## WHAT IS BEING ASKED:
Convert each of the entries below into a JSON list of strings, with one string per line and blank lines omitted.

## THE RECORDS:
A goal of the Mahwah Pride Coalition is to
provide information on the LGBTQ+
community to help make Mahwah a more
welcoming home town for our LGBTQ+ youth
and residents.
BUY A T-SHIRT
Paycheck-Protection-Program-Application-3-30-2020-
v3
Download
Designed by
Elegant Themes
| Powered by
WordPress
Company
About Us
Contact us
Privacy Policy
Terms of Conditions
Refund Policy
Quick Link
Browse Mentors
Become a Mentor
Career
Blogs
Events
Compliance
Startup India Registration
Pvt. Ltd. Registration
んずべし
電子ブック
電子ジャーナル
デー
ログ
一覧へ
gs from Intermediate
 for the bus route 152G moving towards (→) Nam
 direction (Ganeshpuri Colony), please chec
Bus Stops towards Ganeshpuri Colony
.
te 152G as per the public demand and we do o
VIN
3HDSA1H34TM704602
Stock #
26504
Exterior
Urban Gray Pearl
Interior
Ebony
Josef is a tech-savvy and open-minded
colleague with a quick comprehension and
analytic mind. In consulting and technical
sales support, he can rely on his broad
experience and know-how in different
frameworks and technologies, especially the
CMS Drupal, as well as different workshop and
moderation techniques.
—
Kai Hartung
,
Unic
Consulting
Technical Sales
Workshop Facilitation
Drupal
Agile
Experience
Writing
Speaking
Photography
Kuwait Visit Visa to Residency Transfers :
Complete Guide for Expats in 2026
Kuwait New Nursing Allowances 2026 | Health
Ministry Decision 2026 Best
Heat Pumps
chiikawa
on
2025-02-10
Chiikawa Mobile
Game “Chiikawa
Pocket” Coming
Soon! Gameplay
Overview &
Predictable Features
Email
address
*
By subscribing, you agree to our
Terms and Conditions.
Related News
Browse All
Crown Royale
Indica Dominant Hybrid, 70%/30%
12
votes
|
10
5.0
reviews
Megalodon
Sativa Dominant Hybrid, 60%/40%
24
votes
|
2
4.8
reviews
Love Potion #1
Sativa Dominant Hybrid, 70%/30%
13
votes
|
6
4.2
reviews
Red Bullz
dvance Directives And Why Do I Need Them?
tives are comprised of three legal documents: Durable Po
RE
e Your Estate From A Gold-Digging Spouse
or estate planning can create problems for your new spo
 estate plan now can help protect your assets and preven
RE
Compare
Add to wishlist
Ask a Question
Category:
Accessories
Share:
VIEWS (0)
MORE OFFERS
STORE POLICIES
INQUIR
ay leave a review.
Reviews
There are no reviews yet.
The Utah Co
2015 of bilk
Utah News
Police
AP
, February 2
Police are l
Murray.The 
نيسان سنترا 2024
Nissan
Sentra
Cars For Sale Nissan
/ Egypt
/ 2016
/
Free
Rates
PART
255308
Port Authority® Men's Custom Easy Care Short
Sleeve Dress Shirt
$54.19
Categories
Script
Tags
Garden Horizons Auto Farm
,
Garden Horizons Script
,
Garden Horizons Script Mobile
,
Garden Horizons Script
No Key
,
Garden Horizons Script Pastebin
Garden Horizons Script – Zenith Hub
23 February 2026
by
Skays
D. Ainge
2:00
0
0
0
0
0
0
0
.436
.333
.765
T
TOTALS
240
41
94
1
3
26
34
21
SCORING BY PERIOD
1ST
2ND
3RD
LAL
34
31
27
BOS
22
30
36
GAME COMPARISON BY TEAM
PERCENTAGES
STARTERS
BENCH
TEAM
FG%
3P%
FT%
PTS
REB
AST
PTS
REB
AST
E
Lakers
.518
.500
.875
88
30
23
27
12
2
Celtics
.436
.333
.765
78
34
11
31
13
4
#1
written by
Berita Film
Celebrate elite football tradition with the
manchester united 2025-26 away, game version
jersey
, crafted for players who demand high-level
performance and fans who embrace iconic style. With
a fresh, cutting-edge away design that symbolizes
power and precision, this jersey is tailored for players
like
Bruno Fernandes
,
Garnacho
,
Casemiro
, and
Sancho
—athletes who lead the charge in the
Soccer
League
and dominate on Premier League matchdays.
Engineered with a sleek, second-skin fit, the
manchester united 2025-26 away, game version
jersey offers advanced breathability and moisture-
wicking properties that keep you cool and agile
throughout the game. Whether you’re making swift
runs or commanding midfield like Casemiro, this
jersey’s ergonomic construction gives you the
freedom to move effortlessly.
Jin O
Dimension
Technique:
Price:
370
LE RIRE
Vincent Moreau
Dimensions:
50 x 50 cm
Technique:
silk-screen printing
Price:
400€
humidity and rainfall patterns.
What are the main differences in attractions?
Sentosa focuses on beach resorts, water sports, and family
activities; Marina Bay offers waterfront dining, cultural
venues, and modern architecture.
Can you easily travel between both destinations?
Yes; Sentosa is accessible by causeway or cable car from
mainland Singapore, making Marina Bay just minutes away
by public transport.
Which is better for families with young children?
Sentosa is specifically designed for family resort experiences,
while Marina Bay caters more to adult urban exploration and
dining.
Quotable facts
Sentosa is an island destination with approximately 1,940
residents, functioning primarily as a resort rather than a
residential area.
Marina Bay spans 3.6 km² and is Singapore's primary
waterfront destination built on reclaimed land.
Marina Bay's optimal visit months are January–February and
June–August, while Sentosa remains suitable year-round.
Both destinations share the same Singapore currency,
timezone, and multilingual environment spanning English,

## ANSWER TO THE EXERCISE:
[
  "A goal of the Mahwah Pride Coalition is to",
  "provide information on the LGBTQ+",
  "community to help make Mahwah a more",
  "welcoming home town for our LGBTQ+ youth",
  "and residents.",
  "BUY A T-SHIRT",
  "Paycheck-Protection-Program-Application-3-30-2020-",
  "v3",
  "Download",
  "Designed by",
  "Elegant Themes",
  "| Powered by",
  "WordPress",
  "Company",
  "About Us",
  "Contact us",
  "Privacy Policy",
  "Terms of Conditions",
  "Refund Policy",
  "Quick Link",
  "Browse Mentors",
  "Become a Mentor",
  "Career",
  "Blogs",
  "Events",
  "Compliance",
  "Startup India Registration",
  "Pvt. Ltd. Registration",
  "んずべし",
  "電子ブック",
  "電子ジャーナル",
  "デー",
  "ログ",
  "一覧へ",
  "gs from Intermediate",
  " for the bus route 152G moving towards (→) Nam",
  " direction (Ganeshpuri Colony), please chec",
  "Bus Stops towards Ganeshpuri Colony",
  ".",
  "te 152G as per the public demand and we do o",
  "VIN",
  "3HDSA1H34TM704602",
  "Stock #",
  "26504",
  "Exterior",
  "Urban Gray Pearl",
  "Interior",
  "Ebony",
  "Josef is a tech-savvy and open-minded",
  "colleague with a quick comprehension and",
  "analytic mind. In consulting and technical",
  "sales support, he can rely on his broad",
  "experience and know-how in different",
  "frameworks and technologies, especially the",
  "CMS Drupal, as well as different workshop and",
  "moderation techniques.",
  "—",
  "Kai Hartung",
  ",",
  "Unic",
  "Consulting",
  "Technical Sales",
  "Workshop Facilitation",
  "Drupal",
  "Agile",
  "Experience",
  "Writing",
  "Speaking",
  "Photography",
  "Kuwait Visit Visa to Residency Transfers :",
  "Complete Guide for Expats in 2026",
  "Kuwait New Nursing Allowances 2026 | Health",
  "Ministry Decision 2026 Best",
  "Heat Pumps",
  "chiikawa",
  "on",
  "2025-02-10",
  "Chiikawa Mobile",
  "Game “Chiikawa",
  "Pocket” Coming",
  "Soon! Gameplay",
  "Overview &",
  "Predictable Features",
  "Email",
  "address",
  "*",
  "By subscribing, you agree to our",
  "Terms and Conditions.",
  "Related News",
  "Browse All",
  "Crown Royale",
  "Indica Dominant Hybrid, 70%/30%",
  "12",
  "votes",
  "|",
  "10",
  "5.0",
  "reviews",
  "Megalodon",
  "Sativa Dominant Hybrid, 60%/40%",
  "24",
  "votes",
  "|",
  "2",
  "4.8",
  "reviews",
  "Love Potion #1",
  "Sativa Dominant Hybrid, 70%/30%",
  "13",
  "votes",
  "|",
  "6",
  "4.2",
  "reviews",
  "Red Bullz",
  "dvance Directives And Why Do I Need Them?",
  "tives are comprised of three legal documents: Durable Po",
  "RE",
  "e Your Estate From A Gold-Digging Spouse",
  "or estate planning can create problems for your new spo",
  " estate plan now can help protect your assets and preven",
  "RE",
  "Compare",
  "Add to wishlist",
  "Ask a Question",
  "Category:",
  "Accessories",
  "Share:",
  "VIEWS (0)",
  "MORE OFFERS",
  "STORE POLICIES",
  "INQUIR",
  "ay leave a review.",
  "Reviews",
  "There are no reviews yet.",
  "The Utah Co",
  "2015 of bilk",
  "Utah News",
  "Police",
  "AP",
  ", February 2",
  "Police are l",
  "Murray.The ",
  "نيسان سنترا 2024",
  "Nissan",
  "Sentra",
  "Cars For Sale Nissan",
  "/ Egypt",
  "/ 2016",
  "/",
  "Free",
  "Rates",
  "PART",
  "255308",
  "Port Authority® Men's Custom Easy Care Short",
  "Sleeve Dress Shirt",
  "$54.19",
  "Categories",
  "Script",
  "Tags",
  "Garden Horizons Auto Farm",
  ",",
  "Garden Horizons Script",
  ",",
  "Garden Horizons Script Mobile",
  ",",
  "Garden Horizons Script",
  "No Key",
  ",",
  "Garden Horizons Script Pastebin",
  "Garden Horizons Script – Zenith Hub",
  "23 February 2026",
  "by",
  "Skays",
  "D. Ainge",
  "2:00",
  "0",
  "0",
  "0",
  "0",
  "0",
  "0",
  "0",
  ".436",
  ".333",
  ".765",
  "T",
  "TOTALS",
  "240",
  "41",
  "94",
  "1",
  "3",
  "26",
  "34",
  "21",
  "SCORING BY PERIOD",
  "1ST",
  "2ND",
  "3RD",
  "LAL",
  "34",
  "31",
  "27",
  "BOS",
  "22",
  "30",
  "36",
  "GAME COMPARISON BY TEAM",
  "PERCENTAGES",
  "STARTERS",
  "BENCH",
  "TEAM",
  "FG%",
  "3P%",
  "FT%",
  "PTS",
  "REB",
  "AST",
  "PTS",
  "REB",
  "AST",
  "E",
  "Lakers",
  ".518",
  ".500",
  ".875",
  "88",
  "30",
  "23",
  "27",
  "12",
  "2",
  "Celtics",
  ".436",
  ".333",
  ".765",
  "78",
  "34",
  "11",
  "31",
  "13",
  "4",
  "#1",
  "written by",
  "Berita Film",
  "Celebrate elite football tradition with the",
  "manchester united 2025-26 away, game version",
  "jersey",
  ", crafted for players who demand high-level",
  "performance and fans who embrace iconic style. With",
  "a fresh, cutting-edge away design that symbolizes",
  "power and precision, this jersey is tailored for players",
  "like",
  "Bruno Fernandes",
  ",",
  "Garnacho",
  ",",
  "Casemiro",
  ", and",
  "Sancho",
  "—athletes who lead the charge in the",
  "Soccer",
  "League",
  "and dominate on Premier League matchdays.",
  "Engineered with a sleek, second-skin fit, the",
  "manchester united 2025-26 away, game version",
  "jersey offers advanced breathability and moisture-",
  "wicking properties that keep you cool and agile",
  "throughout the game. Whether you’re making swift",
  "runs or commanding midfield like Casemiro, this",
  "jersey’s ergonomic construction gives you the",
  "freedom to move effortlessly.",
  "Jin O",
  "Dimension",
  "Technique:",
  "Price:",
  "370",
  "LE RIRE",
  "Vincent Moreau",
  "Dimensions:",
  "50 x 50 cm",
  "Technique:",
  "silk-screen printing",
  "Price:",
  "400€",
  "humidity and rainfall patterns.",
  "What are the main differences in attractions?",
  "Sentosa focuses on beach resorts, water sports, and family",
  "activities; Marina Bay offers waterfront dining, cultural",
  "venues, and modern architecture.",
  "Can you easily travel between both destinations?",
  "Yes; Sentosa is accessible by causeway or cable car from",
  "mainland Singapore, making Marina Bay just minutes away",
  "by public transport.",
  "Which is better for families with young children?",
  "Sentosa is specifically designed for family resort experiences,",
  "while Marina Bay caters more to adult urban exploration and",
  "dining.",
  "Quotable facts",
  "Sentosa is an island destination with approximately 1,940",
  "residents, functioning primarily as a resort rather than a",
  "residential area.",
  "Marina Bay spans 3.6 km² and is Singapore's primary",
  "waterfront destination built on reclaimed land.",
  "Marina Bay's optimal visit months are January–February and",
  "June–August, while Sentosa remains suitable year-round.",
  "Both destinations share the same Singapore currency,",
  "timezone, and multilingual environment spanning English,"
]